--- Records provided Enclosed Below ---
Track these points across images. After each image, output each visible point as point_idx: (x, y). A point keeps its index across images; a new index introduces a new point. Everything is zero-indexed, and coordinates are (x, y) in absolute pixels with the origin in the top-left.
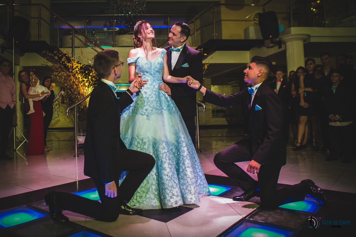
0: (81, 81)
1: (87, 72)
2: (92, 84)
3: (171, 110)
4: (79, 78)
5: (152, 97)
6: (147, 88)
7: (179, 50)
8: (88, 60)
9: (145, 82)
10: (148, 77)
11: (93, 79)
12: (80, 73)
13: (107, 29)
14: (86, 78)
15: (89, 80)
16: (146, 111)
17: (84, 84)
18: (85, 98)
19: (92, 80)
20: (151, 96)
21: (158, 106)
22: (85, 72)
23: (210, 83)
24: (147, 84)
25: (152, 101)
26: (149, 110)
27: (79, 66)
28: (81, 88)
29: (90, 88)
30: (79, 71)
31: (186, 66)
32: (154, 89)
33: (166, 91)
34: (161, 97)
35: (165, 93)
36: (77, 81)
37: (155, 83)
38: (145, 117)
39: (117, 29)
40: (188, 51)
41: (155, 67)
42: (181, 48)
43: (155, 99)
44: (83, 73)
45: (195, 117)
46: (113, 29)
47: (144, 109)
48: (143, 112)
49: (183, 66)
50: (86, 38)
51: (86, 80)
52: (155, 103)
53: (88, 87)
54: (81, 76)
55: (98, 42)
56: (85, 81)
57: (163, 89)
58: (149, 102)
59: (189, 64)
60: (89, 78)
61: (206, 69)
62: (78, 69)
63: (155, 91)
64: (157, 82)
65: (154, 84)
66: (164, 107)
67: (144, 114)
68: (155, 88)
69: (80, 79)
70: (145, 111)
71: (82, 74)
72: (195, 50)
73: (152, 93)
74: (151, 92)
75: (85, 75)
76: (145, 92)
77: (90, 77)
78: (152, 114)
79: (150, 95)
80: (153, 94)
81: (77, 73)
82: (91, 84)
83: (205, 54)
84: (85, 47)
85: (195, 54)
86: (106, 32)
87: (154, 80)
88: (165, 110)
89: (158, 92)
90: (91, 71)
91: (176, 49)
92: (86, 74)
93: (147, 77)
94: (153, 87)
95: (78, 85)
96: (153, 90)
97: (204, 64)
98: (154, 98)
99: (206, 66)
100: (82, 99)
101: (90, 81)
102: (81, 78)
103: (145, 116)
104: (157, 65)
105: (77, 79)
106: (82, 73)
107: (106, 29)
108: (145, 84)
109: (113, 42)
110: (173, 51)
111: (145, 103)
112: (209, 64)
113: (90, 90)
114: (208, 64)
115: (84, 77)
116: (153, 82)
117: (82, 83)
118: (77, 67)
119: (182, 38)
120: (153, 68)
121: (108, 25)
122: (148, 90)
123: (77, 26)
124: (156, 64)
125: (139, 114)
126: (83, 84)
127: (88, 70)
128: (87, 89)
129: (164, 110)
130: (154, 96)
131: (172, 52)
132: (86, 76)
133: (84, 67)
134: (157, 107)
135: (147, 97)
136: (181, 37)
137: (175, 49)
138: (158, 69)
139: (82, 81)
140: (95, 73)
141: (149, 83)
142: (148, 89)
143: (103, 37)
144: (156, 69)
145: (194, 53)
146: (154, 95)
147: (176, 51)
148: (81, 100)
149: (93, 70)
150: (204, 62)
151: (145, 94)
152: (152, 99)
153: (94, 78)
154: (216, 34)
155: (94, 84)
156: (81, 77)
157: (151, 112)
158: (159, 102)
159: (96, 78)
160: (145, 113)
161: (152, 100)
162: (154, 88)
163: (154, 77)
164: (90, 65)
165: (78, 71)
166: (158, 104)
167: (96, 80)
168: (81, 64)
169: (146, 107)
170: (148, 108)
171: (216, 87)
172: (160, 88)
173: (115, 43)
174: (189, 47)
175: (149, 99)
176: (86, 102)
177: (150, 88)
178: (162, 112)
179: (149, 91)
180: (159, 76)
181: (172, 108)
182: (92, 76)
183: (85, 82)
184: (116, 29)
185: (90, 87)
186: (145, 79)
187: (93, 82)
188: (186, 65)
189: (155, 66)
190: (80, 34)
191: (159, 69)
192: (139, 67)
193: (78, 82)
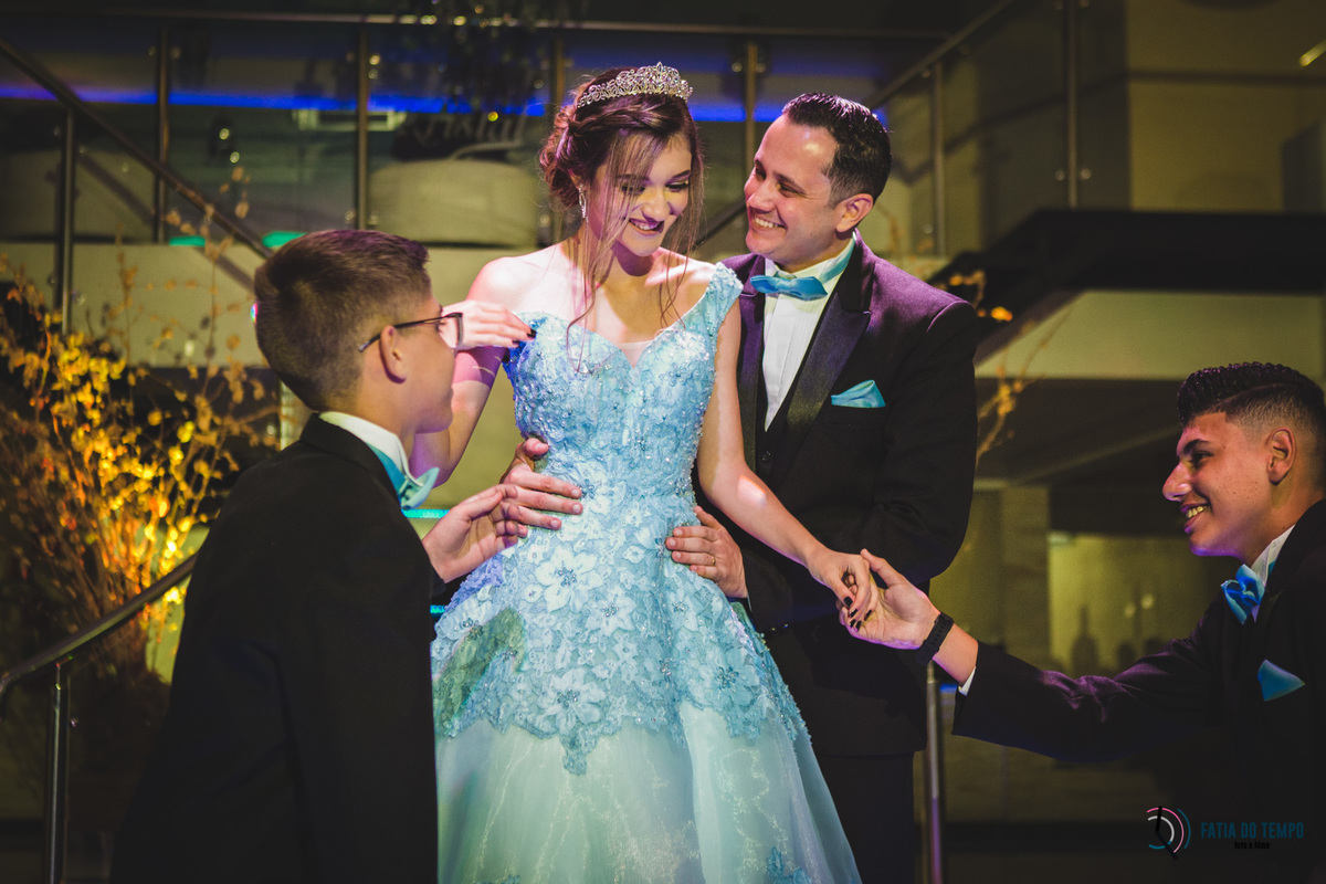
--- End of Enclosed Records provided ---
> [Your assignment]:
Rewrite the records above, changing every "images" to "frames" and keeping everything else the same. Leave the pictures out.

> [Output for this task]:
Track these points across frames. After each image, output each visible point as point_idx: (x, y). A point keeps its index across frames; a new index introduces a new point. Everything is zero-indexed, and coordinates are (x, y) in absolute pixels with the origin in the top-left.
0: (81, 81)
1: (87, 72)
2: (92, 84)
3: (171, 110)
4: (79, 78)
5: (152, 97)
6: (147, 88)
7: (179, 50)
8: (88, 60)
9: (145, 82)
10: (148, 77)
11: (93, 79)
12: (80, 73)
13: (107, 29)
14: (86, 78)
15: (89, 80)
16: (146, 111)
17: (84, 84)
18: (85, 98)
19: (92, 80)
20: (151, 96)
21: (158, 106)
22: (85, 72)
23: (210, 83)
24: (147, 84)
25: (152, 101)
26: (149, 110)
27: (79, 66)
28: (81, 88)
29: (90, 88)
30: (79, 71)
31: (186, 66)
32: (154, 89)
33: (166, 91)
34: (161, 97)
35: (165, 93)
36: (77, 81)
37: (155, 83)
38: (145, 117)
39: (117, 29)
40: (188, 51)
41: (155, 67)
42: (181, 48)
43: (155, 99)
44: (83, 73)
45: (195, 117)
46: (113, 29)
47: (144, 109)
48: (143, 112)
49: (183, 66)
50: (86, 38)
51: (86, 80)
52: (155, 103)
53: (88, 87)
54: (81, 76)
55: (98, 42)
56: (85, 81)
57: (163, 89)
58: (149, 102)
59: (189, 64)
60: (89, 78)
61: (206, 69)
62: (78, 69)
63: (155, 91)
64: (157, 82)
65: (154, 84)
66: (164, 107)
67: (144, 114)
68: (155, 88)
69: (80, 79)
70: (145, 111)
71: (82, 74)
72: (195, 50)
73: (152, 93)
74: (151, 92)
75: (85, 75)
76: (145, 92)
77: (90, 77)
78: (152, 114)
79: (150, 95)
80: (153, 94)
81: (77, 73)
82: (91, 84)
83: (205, 54)
84: (85, 47)
85: (195, 54)
86: (106, 32)
87: (154, 80)
88: (165, 110)
89: (158, 92)
90: (91, 71)
91: (176, 49)
92: (86, 74)
93: (147, 77)
94: (153, 87)
95: (78, 85)
96: (153, 90)
97: (204, 64)
98: (154, 98)
99: (206, 66)
100: (82, 99)
101: (90, 81)
102: (81, 78)
103: (145, 116)
104: (157, 65)
105: (77, 79)
106: (82, 73)
107: (106, 29)
108: (145, 84)
109: (113, 42)
110: (173, 51)
111: (145, 103)
112: (209, 64)
113: (90, 90)
114: (208, 64)
115: (84, 77)
116: (153, 82)
117: (82, 83)
118: (77, 67)
119: (182, 38)
120: (153, 68)
121: (108, 25)
122: (148, 90)
123: (77, 26)
124: (156, 64)
125: (139, 114)
126: (83, 84)
127: (88, 70)
128: (87, 89)
129: (164, 110)
130: (154, 96)
131: (172, 52)
132: (86, 76)
133: (84, 67)
134: (157, 107)
135: (147, 97)
136: (181, 37)
137: (175, 49)
138: (158, 69)
139: (82, 81)
140: (95, 73)
141: (149, 83)
142: (148, 89)
143: (103, 37)
144: (156, 69)
145: (194, 53)
146: (154, 95)
147: (176, 51)
148: (81, 100)
149: (93, 70)
150: (204, 62)
151: (145, 94)
152: (152, 99)
153: (94, 78)
154: (216, 34)
155: (94, 84)
156: (81, 77)
157: (151, 112)
158: (159, 102)
159: (96, 78)
160: (145, 113)
161: (152, 100)
162: (154, 88)
163: (154, 77)
164: (90, 65)
165: (78, 71)
166: (158, 104)
167: (96, 80)
168: (81, 64)
169: (146, 107)
170: (148, 108)
171: (216, 87)
172: (160, 88)
173: (115, 43)
174: (189, 47)
175: (149, 99)
176: (86, 102)
177: (150, 88)
178: (162, 112)
179: (149, 91)
180: (159, 76)
181: (172, 108)
182: (92, 76)
183: (85, 82)
184: (116, 29)
185: (90, 87)
186: (145, 79)
187: (93, 82)
188: (186, 65)
189: (155, 66)
190: (80, 34)
191: (159, 69)
192: (139, 67)
193: (78, 82)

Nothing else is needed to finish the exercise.